Ciao e grazie per la collaborazione al progetto “Mondo Accademico e Calcio Femminile”. Presentati brevemente…
Ciao grazie a te per la bella opportunità proposta. Mi chiamo Ambra Manzoni, ho 25 anni, mi sono laureata a luglio in scienze motorie all’università Cattolica di Milano, gioco nell’Atalanta femminile nel ruolo di portiere e svolgo diverse attività nell’ambito sportivo.

Che cos’è per te il Calcio?
Il calcio è una passione che nasce fin da piccola quando vedevo mio fratello giocare; un po’ per emulazione, un po’ per passione personale sono riuscita all’età di 6 anni a praticarlo anche io e da lì non ho più smesso.

ambra manzoniDati di contesto
Università: Cattolica del Sacro Cuore di Milano
Facoltà e Corso di Laurea: Scienze motorie
Titolo tesi: “Calcio femminile: Prevenzione infortuni e strategie di rieducazione a secco e in acqua”

Quali sono i temi che hai affrontato nel tuo lavoro di tesi?
Nella mia tesi ho analizzato l’ambiente del calcio femminile circostante proponendo un questionario per valutare quali sono gli infortuni più frequenti e come mai. Ne è uscito che gli infortuni più frequenti sono a caviglia e ginocchio e che, secondo le atlete, questi avvengano perché c’è poca prevenzione, poco allenamento e poco personale competente.

Ho proposto quindi esercizi di prevenzione primaria e secondaria che potessero essere svolti sia sul campo che in acqua, ambiente ancora poco conosciuto ma che può contribuire positivamente nell’ambito del calcio. Dopodiché ho proposto esercizi di rieducazione post infortunio concentrandomi sugli infortuni più frequenti (caviglia e ginocchio) sempre proponendo esercizi su campo e nell’ambiente acquatico.

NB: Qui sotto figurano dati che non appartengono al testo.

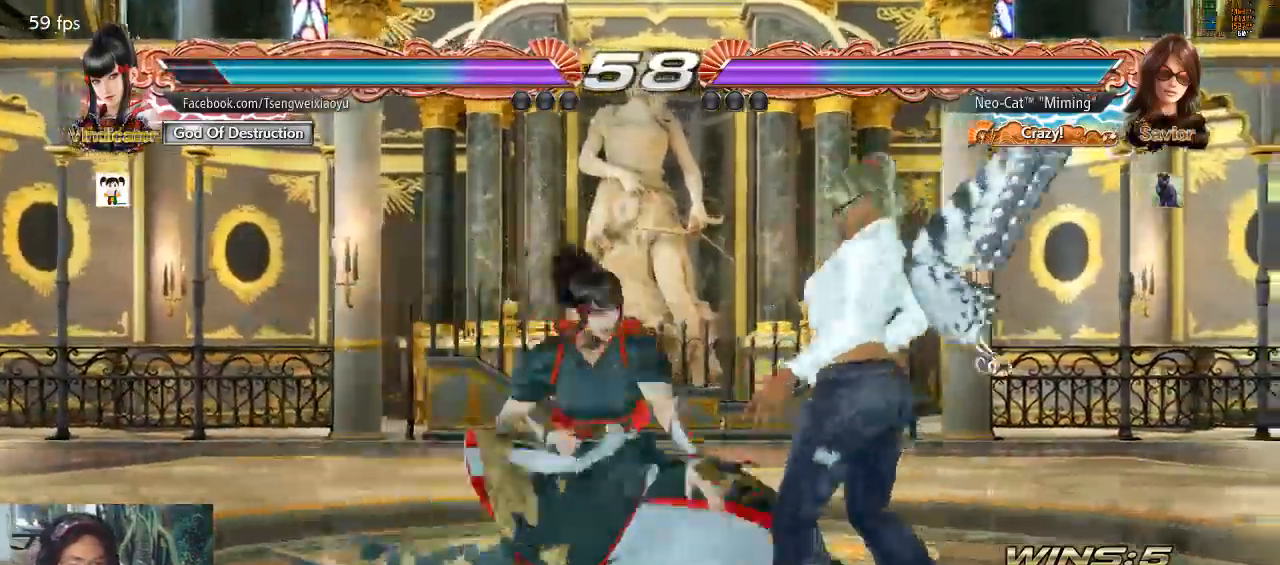
{"dt_ms": 500, "buttons": [], "left_stick": "center", "events": [[33, "left_stick", "right"], [267, "left_stick", "center"], [300, "SQUARE", "down"], [367, "SQUARE", "up"], [400, "TRIANGLE", "down"], [467, "TRIANGLE", "up"]]}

Hai dei consigli da dare a un laureando/a che desidera svolgere una tesi sul calcio femminile?
Per chi volesse scrivere una tesi sul calcio femminile consiglio innanzitutto di documentarsi con le realtà che lo circondano e di sviluppare una tesi che possa ispirare chi già conosce questo ambiente e che possa invogliare chi ancora non lo conosce.

Hai avuto l’opportunità di presentare il tuo lavoro di tesi dopo la laurea?ambra manzoni
No, purtroppo non ho avuto occasione di presentare la mia tesi ma spero di poterlo fare prossimamente per far conoscere a più persone possibili il mondo del calcio femminile e le informazioni per lavorare al meglio in esso.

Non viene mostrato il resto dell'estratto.